Sunday, August 1, 2010

Maj. Gillham goes to a "new" theater

In this letter Maj. Gillham tells of his visit to a newly renovated theater in the Ginza district.  It's interesting to note that vaudeville is still in fashion and that he uses the word "camp," which was coined in the 1910s and probably had the same meaning then that it has now.

25 Mar 46

Dearest Lovely,

Have just returned from the Ernie Pyle Theatre which is about two blocks from here.  They took over one of the best Japanese theatres and renovated it.  It is now a first-class place.  They have a vaudeville and picture, just like up town, no camp theatre stuff.  Everything here is always free -- trains, shows, refreshments, etc.  It is going to startle me when I have to pay for something again.

You have been very sweet and faithful about writing to me ever since I left.  When I don't get mail, I know it isn't because you haven't written, but just because the mail hasn't come thru.  This last batch of mail I received certainly did me a lot of good.

Hammers are ringing everywhere around here.  The tempo of reconstruction is increasing.  It is interesting to watch a city come back to life after such devastation.  I can see a great difference since I got here.

 I love you, my darling.  I can't write it as well as you do, but I love you just the same.


P.S.  The radio is playing "Goodnight Sweetheart"

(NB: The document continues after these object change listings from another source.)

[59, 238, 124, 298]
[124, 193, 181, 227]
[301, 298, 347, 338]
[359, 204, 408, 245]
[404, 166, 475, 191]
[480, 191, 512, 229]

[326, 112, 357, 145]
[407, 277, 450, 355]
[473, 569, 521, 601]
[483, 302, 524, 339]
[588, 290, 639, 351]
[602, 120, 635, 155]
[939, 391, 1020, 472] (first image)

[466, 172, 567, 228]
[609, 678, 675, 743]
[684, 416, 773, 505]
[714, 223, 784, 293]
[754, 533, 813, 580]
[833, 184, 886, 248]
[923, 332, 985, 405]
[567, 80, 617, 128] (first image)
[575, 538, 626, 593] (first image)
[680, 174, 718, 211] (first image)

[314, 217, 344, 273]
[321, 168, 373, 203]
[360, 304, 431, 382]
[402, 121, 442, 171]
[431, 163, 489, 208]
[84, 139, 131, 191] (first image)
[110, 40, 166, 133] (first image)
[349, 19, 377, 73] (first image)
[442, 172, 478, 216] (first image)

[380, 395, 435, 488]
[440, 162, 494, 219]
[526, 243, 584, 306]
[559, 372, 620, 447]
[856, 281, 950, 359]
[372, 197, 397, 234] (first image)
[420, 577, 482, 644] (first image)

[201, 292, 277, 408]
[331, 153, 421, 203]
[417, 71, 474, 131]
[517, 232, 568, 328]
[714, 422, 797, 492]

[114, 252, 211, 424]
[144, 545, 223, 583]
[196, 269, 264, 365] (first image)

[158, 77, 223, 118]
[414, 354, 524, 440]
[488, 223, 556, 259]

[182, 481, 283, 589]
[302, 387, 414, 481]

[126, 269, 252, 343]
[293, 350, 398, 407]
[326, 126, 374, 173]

The Ernie Pyle Theater was originally called the Takarazuka Theater, which was built in 1934 and was the premiere movie theater and showplace in the Ginza.  It was renamed after the Allies occupied Japan and was named for Ernie Pyle, a Pulitzer Prize-winning journalist and war correspondent who had been killed in action during the war in the Pacific.  The theater reverted to the old name when the Occupation ended in 1955, and the structure was torn down in 1998 and replaced by another theater in ground floors of a new office building.